• TASK BRIEF
Restate all of the following data exactly, keeping any images out of the copy.
#### DATASET EXTRACT ####
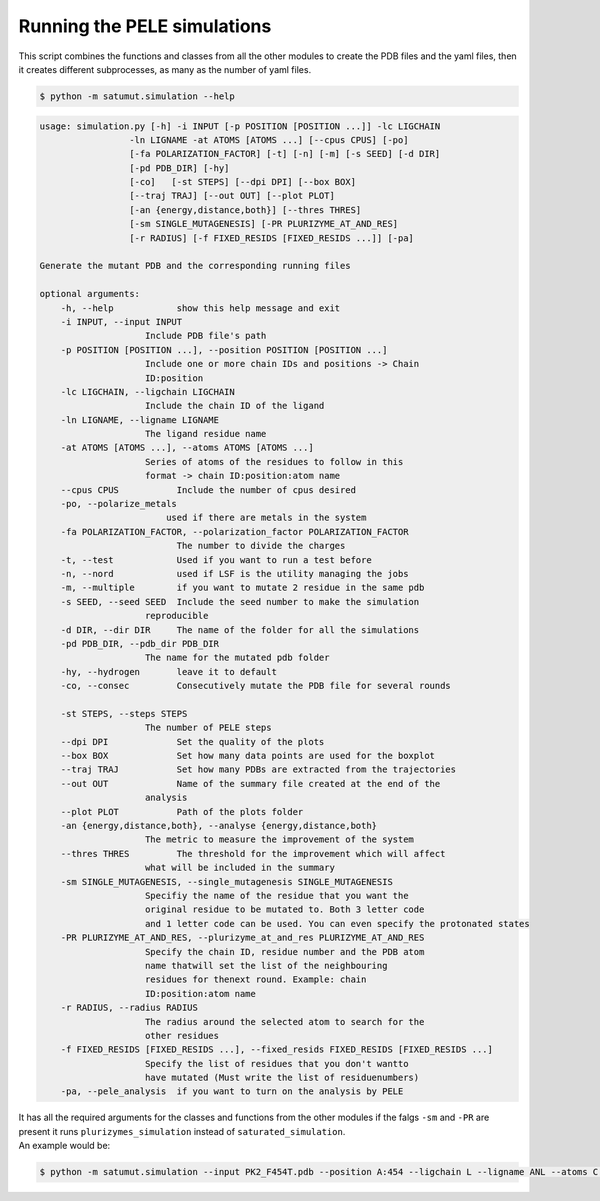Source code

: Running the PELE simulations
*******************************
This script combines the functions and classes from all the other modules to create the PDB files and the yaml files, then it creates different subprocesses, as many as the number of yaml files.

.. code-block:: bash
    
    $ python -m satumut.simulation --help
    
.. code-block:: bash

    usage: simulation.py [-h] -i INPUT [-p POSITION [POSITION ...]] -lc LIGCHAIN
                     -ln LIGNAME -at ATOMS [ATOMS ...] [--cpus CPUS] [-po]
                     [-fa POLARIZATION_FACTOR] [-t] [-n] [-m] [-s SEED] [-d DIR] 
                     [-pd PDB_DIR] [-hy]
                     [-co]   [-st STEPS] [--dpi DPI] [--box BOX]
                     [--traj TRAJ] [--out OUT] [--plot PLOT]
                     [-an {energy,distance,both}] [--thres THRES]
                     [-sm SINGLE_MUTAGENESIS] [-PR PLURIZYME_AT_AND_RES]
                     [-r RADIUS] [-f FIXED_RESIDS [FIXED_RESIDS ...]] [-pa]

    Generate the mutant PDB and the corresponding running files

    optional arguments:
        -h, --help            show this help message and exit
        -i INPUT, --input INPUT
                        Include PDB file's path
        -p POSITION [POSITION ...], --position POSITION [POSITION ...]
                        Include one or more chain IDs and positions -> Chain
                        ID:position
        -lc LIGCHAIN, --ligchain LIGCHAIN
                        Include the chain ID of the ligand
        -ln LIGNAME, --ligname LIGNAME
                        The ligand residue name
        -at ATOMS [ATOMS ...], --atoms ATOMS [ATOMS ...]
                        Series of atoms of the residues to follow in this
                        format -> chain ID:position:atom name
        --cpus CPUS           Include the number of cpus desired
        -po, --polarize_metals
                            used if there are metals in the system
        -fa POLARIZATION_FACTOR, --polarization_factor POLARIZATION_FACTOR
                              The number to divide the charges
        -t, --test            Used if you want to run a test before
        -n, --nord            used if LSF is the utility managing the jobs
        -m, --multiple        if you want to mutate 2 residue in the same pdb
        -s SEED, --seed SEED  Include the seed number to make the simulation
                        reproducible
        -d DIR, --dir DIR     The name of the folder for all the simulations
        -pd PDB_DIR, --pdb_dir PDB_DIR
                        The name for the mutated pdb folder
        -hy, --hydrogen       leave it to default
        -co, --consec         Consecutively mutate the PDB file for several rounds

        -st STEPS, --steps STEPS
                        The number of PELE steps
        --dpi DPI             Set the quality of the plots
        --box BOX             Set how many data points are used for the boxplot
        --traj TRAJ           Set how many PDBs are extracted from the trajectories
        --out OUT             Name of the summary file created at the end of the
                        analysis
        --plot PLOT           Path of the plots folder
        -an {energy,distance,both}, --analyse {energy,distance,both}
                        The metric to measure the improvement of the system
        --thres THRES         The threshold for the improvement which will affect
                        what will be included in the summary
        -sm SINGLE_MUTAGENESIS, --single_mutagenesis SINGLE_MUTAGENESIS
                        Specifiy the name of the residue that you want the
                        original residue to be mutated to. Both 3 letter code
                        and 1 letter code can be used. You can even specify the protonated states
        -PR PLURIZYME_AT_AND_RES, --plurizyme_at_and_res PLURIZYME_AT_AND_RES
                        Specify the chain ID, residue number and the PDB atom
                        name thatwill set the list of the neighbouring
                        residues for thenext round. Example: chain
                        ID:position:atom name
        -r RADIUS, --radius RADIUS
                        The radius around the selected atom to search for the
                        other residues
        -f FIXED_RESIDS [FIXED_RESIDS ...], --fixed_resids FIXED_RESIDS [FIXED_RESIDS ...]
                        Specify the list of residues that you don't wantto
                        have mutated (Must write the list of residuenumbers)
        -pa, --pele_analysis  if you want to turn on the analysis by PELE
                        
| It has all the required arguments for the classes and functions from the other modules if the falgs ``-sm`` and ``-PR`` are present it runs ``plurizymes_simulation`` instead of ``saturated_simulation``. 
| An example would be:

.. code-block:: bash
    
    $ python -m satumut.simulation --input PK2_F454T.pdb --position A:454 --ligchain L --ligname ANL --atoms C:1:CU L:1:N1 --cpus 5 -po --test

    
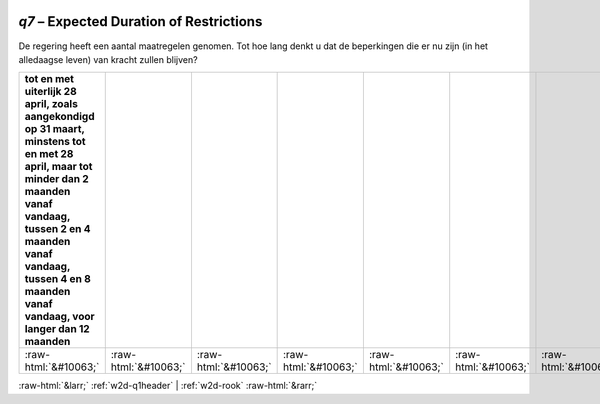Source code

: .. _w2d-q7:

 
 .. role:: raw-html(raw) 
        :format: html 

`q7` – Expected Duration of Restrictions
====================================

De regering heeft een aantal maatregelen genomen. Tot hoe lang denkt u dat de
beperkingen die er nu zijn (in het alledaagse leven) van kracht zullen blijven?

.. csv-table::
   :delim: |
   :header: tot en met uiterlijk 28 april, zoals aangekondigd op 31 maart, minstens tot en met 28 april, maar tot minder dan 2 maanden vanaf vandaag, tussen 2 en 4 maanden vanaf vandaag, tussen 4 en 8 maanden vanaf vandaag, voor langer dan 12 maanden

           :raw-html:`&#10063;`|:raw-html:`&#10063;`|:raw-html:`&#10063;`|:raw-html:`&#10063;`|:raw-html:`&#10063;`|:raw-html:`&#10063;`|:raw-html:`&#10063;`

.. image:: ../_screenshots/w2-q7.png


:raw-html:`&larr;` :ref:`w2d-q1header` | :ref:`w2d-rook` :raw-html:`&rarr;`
####
• TASK SOLUTION
Source code

: Running the PELE simulations
*******************************
This script combines the functions and classes from all the other modules to create the PDB files and the yaml files, then it creates different subprocesses, as many as the number of yaml files.

.. code-block:: bash
    
    $ python -m satumut.simulation --help
    
.. code-block:: bash

    usage: simulation.py [-h] -i INPUT [-p POSITION [POSITION ...]] -lc LIGCHAIN
                     -ln LIGNAME -at ATOMS [ATOMS ...] [--cpus CPUS] [-po]
                     [-fa POLARIZATION_FACTOR] [-t] [-n] [-m] [-s SEED] [-d DIR] 
                     [-pd PDB_DIR] [-hy]
                     [-co]   [-st STEPS] [--dpi DPI] [--box BOX]
                     [--traj TRAJ] [--out OUT] [--plot PLOT]
                     [-an {energy,distance,both}] [--thres THRES]
                     [-sm SINGLE_MUTAGENESIS] [-PR PLURIZYME_AT_AND_RES]
                     [-r RADIUS] [-f FIXED_RESIDS [FIXED_RESIDS ...]] [-pa]

    Generate the mutant PDB and the corresponding running files

    optional arguments:
        -h, --help            show this help message and exit
        -i INPUT, --input INPUT
                        Include PDB file's path
        -p POSITION [POSITION ...], --position POSITION [POSITION ...]
                        Include one or more chain IDs and positions -> Chain
                        ID:position
        -lc LIGCHAIN, --ligchain LIGCHAIN
                        Include the chain ID of the ligand
        -ln LIGNAME, --ligname LIGNAME
                        The ligand residue name
        -at ATOMS [ATOMS ...], --atoms ATOMS [ATOMS ...]
                        Series of atoms of the residues to follow in this
                        format -> chain ID:position:atom name
        --cpus CPUS           Include the number of cpus desired
        -po, --polarize_metals
                            used if there are metals in the system
        -fa POLARIZATION_FACTOR, --polarization_factor POLARIZATION_FACTOR
                              The number to divide the charges
        -t, --test            Used if you want to run a test before
        -n, --nord            used if LSF is the utility managing the jobs
        -m, --multiple        if you want to mutate 2 residue in the same pdb
        -s SEED, --seed SEED  Include the seed number to make the simulation
                        reproducible
        -d DIR, --dir DIR     The name of the folder for all the simulations
        -pd PDB_DIR, --pdb_dir PDB_DIR
                        The name for the mutated pdb folder
        -hy, --hydrogen       leave it to default
        -co, --consec         Consecutively mutate the PDB file for several rounds

        -st STEPS, --steps STEPS
                        The number of PELE steps
        --dpi DPI             Set the quality of the plots
        --box BOX             Set how many data points are used for the boxplot
        --traj TRAJ           Set how many PDBs are extracted from the trajectories
        --out OUT             Name of the summary file created at the end of the
                        analysis
        --plot PLOT           Path of the plots folder
        -an {energy,distance,both}, --analyse {energy,distance,both}
                        The metric to measure the improvement of the system
        --thres THRES         The threshold for the improvement which will affect
                        what will be included in the summary
        -sm SINGLE_MUTAGENESIS, --single_mutagenesis SINGLE_MUTAGENESIS
                        Specifiy the name of the residue that you want the
                        original residue to be mutated to. Both 3 letter code
                        and 1 letter code can be used. You can even specify the protonated states
        -PR PLURIZYME_AT_AND_RES, --plurizyme_at_and_res PLURIZYME_AT_AND_RES
                        Specify the chain ID, residue number and the PDB atom
                        name thatwill set the list of the neighbouring
                        residues for thenext round. Example: chain
                        ID:position:atom name
        -r RADIUS, --radius RADIUS
                        The radius around the selected atom to search for the
                        other residues
        -f FIXED_RESIDS [FIXED_RESIDS ...], --fixed_resids FIXED_RESIDS [FIXED_RESIDS ...]
                        Specify the list of residues that you don't wantto
                        have mutated (Must write the list of residuenumbers)
        -pa, --pele_analysis  if you want to turn on the analysis by PELE
                        
| It has all the required arguments for the classes and functions from the other modules if the falgs ``-sm`` and ``-PR`` are present it runs ``plurizymes_simulation`` instead of ``saturated_simulation``. 
| An example would be:

.. code-block:: bash
    
    $ python -m satumut.simulation --input PK2_F454T.pdb --position A:454 --ligchain L --ligname ANL --atoms C:1:CU L:1:N1 --cpus 5 -po --test

    
Source code

: .. _w2d-q7:

 
 .. role:: raw-html(raw) 
        :format: html 

`q7` – Expected Duration of Restrictions
====================================

De regering heeft een aantal maatregelen genomen. Tot hoe lang denkt u dat de
beperkingen die er nu zijn (in het alledaagse leven) van kracht zullen blijven?

.. csv-table::
   :delim: |
   :header: tot en met uiterlijk 28 april, zoals aangekondigd op 31 maart, minstens tot en met 28 april, maar tot minder dan 2 maanden vanaf vandaag, tussen 2 en 4 maanden vanaf vandaag, tussen 4 en 8 maanden vanaf vandaag, voor langer dan 12 maanden

           :raw-html:`&#10063;`|:raw-html:`&#10063;`|:raw-html:`&#10063;`|:raw-html:`&#10063;`|:raw-html:`&#10063;`|:raw-html:`&#10063;`|:raw-html:`&#10063;`

.. image:: ../_screenshots/w2-q7.png


:raw-html:`&larr;` :ref:`w2d-q1header` | :ref:`w2d-rook` :raw-html:`&rarr;`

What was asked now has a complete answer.